■ TAREA ESCRITA ■
Prosigue el texto sobre la democracia y la legitimidad a partir de su última oración.

■ BLOQUE DE TEXTO ■
########
19ª Objeción.-- Llama la atención que en ese canon de provechosidad para el bien común no figure para nada una cláusula de democracia. Hay que entender, pues, que, según el autor, resulta irrelevante la democraticidad del sistema político-jurídico para determinar en qué medida es provechoso para el bien común. De lo cual se sigue que puede haber democracias que no merezcan acatamiento y no-democracias --o sea dictaduras-- que sí posean legitimidad.
Respuesta.-- Si la democracia fuera una condicion de legitimidad, habría que deducir que, a lo largo de los seis mil años de historia, se imponían el desacato y la desobediencia casi siempre; o prácticamente siempre hasta entrado el siglo XX. Las que llamamos «democracias» de la antigüedad eran sistemas sin apenas similitud alguna con las modernas democracias representativas. Éstas ¿preexisten al sufragio universal? Y, si exigimos que haya sufragio femenino, tendremos que excluir, hasta después de la II guerra mundial, a la mayoría de los países usualmente juzgados democráticos. De todos modos, además de que las credenciales de democraticidad son mucho menores de lo que proclaman sus ensalzadores, comoquiera que el valor de la democracia sea instrumental, el juicio de legitimidad ha de versar sobre lo producido con el instrumento, siendo indiferente cuál sea éste; indiferente --precisémoslo-- desde la temática abordada en este ensayo, que se mantiene estrictamente en el terreno de la filosofía jurídica --dejando al margen las cuestiones de filosofía política.
########
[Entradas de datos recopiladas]
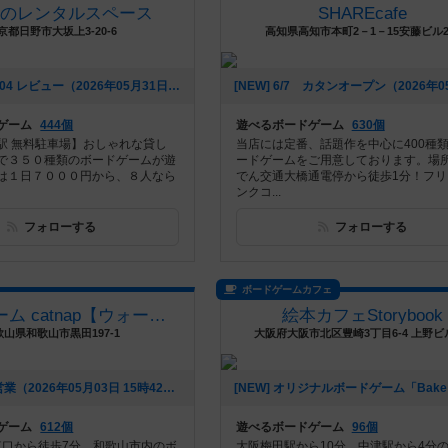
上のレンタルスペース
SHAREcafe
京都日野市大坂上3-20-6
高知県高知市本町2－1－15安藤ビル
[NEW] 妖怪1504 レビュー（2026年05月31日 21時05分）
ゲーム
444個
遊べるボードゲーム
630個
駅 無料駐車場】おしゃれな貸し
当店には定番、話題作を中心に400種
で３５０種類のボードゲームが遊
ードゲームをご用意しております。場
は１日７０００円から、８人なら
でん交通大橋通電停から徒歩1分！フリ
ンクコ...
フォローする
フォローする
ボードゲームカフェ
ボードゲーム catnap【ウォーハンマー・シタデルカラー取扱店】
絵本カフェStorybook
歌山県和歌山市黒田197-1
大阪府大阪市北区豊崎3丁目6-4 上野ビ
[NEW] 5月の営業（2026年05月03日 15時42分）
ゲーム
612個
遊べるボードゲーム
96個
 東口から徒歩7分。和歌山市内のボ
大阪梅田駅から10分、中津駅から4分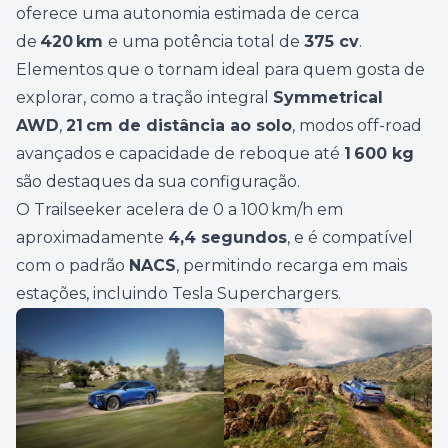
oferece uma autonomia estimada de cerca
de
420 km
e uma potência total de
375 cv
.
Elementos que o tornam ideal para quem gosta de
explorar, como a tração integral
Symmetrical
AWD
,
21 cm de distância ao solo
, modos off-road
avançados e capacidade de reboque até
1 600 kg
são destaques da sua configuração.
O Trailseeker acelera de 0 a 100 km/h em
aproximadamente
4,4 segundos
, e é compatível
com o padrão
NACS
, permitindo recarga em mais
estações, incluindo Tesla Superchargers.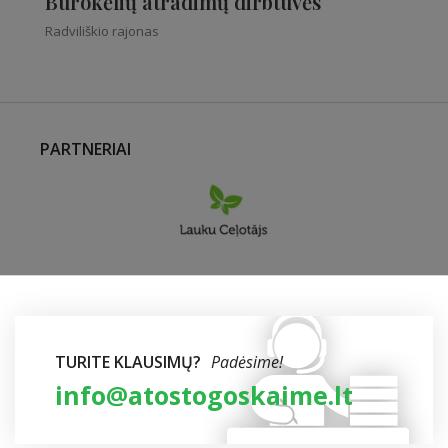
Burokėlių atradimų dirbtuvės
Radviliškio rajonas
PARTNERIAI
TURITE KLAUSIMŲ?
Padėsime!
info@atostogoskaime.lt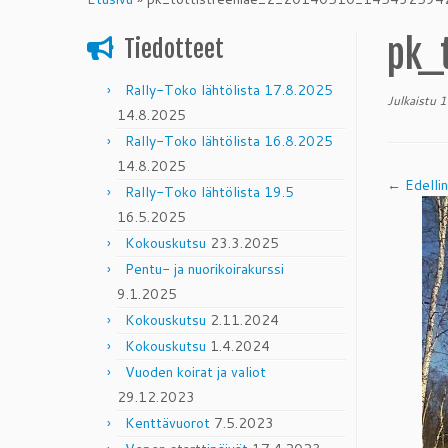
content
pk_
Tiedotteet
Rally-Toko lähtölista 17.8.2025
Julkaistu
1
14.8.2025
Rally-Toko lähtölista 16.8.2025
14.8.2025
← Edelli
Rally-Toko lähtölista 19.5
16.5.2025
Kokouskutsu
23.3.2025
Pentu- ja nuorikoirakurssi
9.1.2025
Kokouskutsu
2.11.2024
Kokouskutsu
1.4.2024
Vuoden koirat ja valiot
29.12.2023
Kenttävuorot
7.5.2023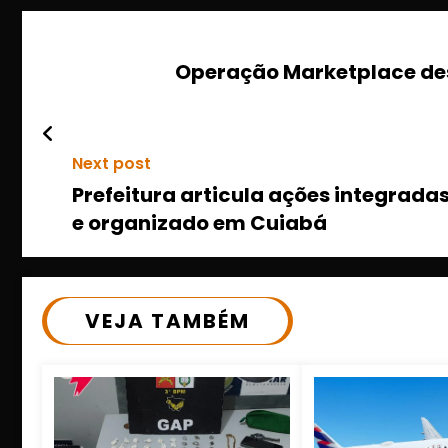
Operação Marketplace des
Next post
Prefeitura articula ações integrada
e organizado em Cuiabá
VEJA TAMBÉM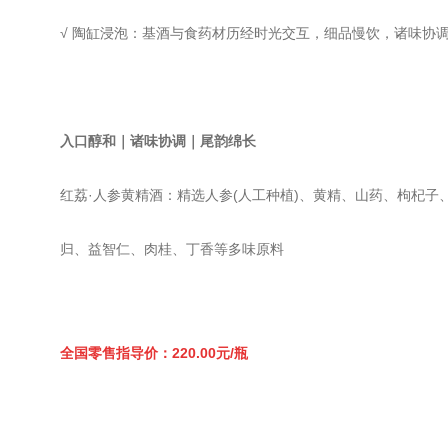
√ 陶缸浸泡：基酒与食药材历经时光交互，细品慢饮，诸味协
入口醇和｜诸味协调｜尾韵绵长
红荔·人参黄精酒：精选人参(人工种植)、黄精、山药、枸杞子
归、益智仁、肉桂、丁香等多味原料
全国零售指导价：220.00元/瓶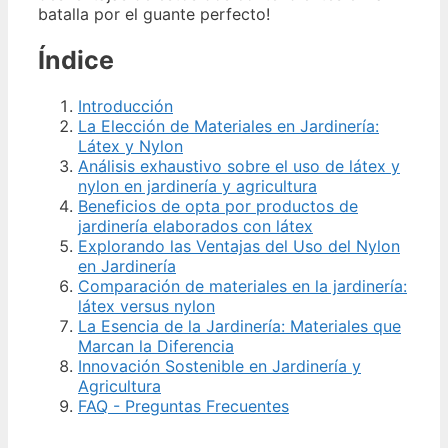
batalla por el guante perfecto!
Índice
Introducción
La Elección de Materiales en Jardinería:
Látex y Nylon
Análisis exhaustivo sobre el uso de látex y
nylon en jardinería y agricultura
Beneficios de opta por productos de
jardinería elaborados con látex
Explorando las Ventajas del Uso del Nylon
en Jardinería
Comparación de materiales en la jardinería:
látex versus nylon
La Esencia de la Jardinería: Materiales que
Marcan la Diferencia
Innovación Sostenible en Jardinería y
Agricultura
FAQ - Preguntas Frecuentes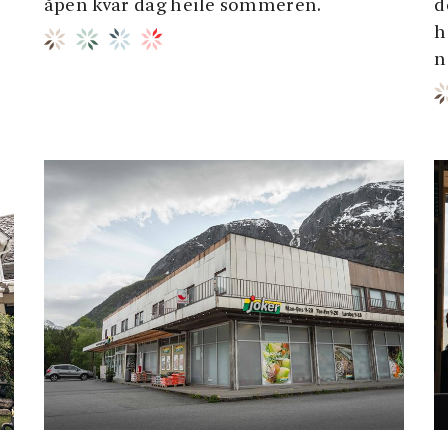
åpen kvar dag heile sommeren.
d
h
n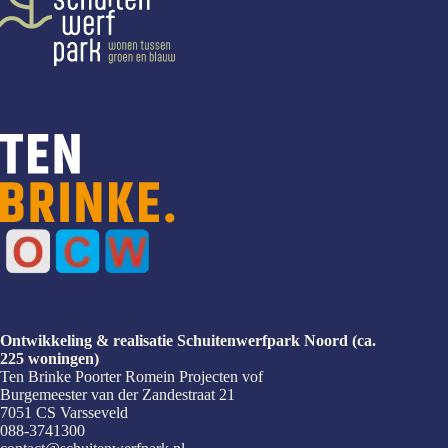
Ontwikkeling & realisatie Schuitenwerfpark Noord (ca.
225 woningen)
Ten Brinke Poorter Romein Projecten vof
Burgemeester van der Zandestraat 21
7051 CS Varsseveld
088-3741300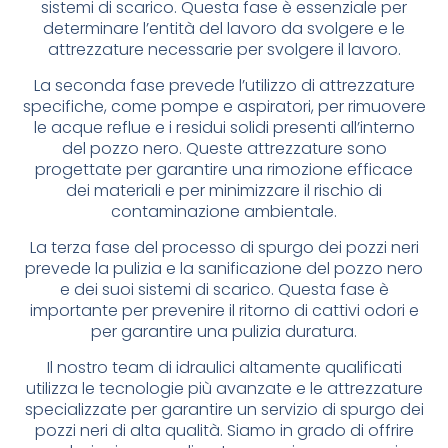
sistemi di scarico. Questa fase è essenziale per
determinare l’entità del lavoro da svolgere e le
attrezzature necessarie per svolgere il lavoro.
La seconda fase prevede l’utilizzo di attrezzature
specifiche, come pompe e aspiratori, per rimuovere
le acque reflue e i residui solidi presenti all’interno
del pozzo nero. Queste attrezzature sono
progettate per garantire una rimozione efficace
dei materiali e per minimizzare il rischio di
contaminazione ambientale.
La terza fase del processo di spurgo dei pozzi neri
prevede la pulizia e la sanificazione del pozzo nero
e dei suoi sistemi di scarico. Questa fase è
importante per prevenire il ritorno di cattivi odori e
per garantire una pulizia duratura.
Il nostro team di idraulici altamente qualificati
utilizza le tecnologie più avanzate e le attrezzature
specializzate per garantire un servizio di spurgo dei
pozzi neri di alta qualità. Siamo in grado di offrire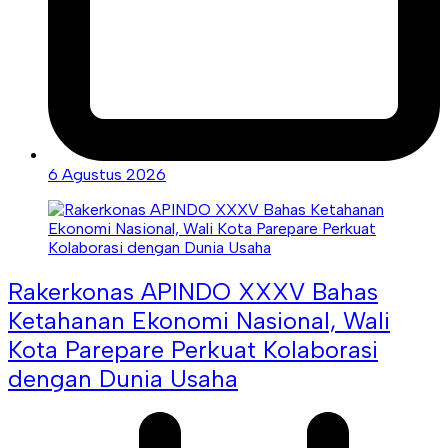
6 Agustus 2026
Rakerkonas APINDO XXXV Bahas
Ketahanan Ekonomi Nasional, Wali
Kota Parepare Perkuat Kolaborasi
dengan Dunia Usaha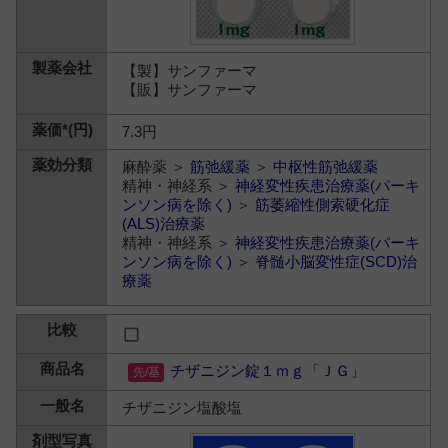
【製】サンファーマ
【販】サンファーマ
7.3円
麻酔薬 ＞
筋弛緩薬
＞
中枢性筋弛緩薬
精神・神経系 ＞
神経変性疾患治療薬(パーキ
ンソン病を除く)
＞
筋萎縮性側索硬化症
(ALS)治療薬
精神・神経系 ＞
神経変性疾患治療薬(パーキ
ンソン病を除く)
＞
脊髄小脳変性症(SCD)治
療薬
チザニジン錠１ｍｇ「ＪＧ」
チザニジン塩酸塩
########
■ RESPUESTA AL PROBLEMA ■
20ª Objeción.-- Pero justamente esa neutralidad con respecto al régimen político tiene una consecuencia inquietante. La proclamación de un Derecho Natural (cánones de la lógica nomológica más el principios de razón suficiente o no-arbitrariedad) acarrea que se está proclamando que, por encima de la voluntad popular, hay una instancia a la que el propio pueblo debe obediencia si quiere que el régimen del cual se dote sea legítimo --legítimo desde el punto de vista jusnaturalista del autor.
Respuesta.-- En efecto, así es. Por encima de la autoridad del pueblo hay unas normas y unos cánones normativos no promulgados, igual que los ha habido siempre por encima de cualquier poder soberano. Marca un retroceso doctrinal con respecto a tesis como las de Bodino y Mariana en el siglo XVI sostener hoy que al nuevo soberano (o presuntamente tal), al pueblo, sólo por serlo, le es lícito decidir arbitrariamente y sin sujeción a ningún canon normativo, cayendo así en el voluntarismo. Para Duns Escoto, Occam, Descartes y Pufendorf una conducta es buena porque Dios la prescribe, no la prescribe porque sea buena. Para algunos demócratas de hoy una legislación es buena porque viene prescrita por el pueblo (o, mejor, por los legisladores elegidos) y no al revés. Este ensayo sostiene todo lo contrario.

21ª objeción.-- Tras haber pugnado contra el dogmatismo de tomar como principio supremo la ley fundamental o Constitución así como contra el de someterse a la regla hartiana de reconocimiento o a otros fundamentos esgrimidos a favor de un acatamiento al Derecho, el ensayo, finalmente, nos brinda otro: la justificación teleológico-funcional en aras del bien común. Tómase axiomáticamente ese bien común, sugiriéndose que podría ser un corolario del mismo otro axioma jurídico-natural, el principio de no arbitrariedad o de razón suficiente nomológica.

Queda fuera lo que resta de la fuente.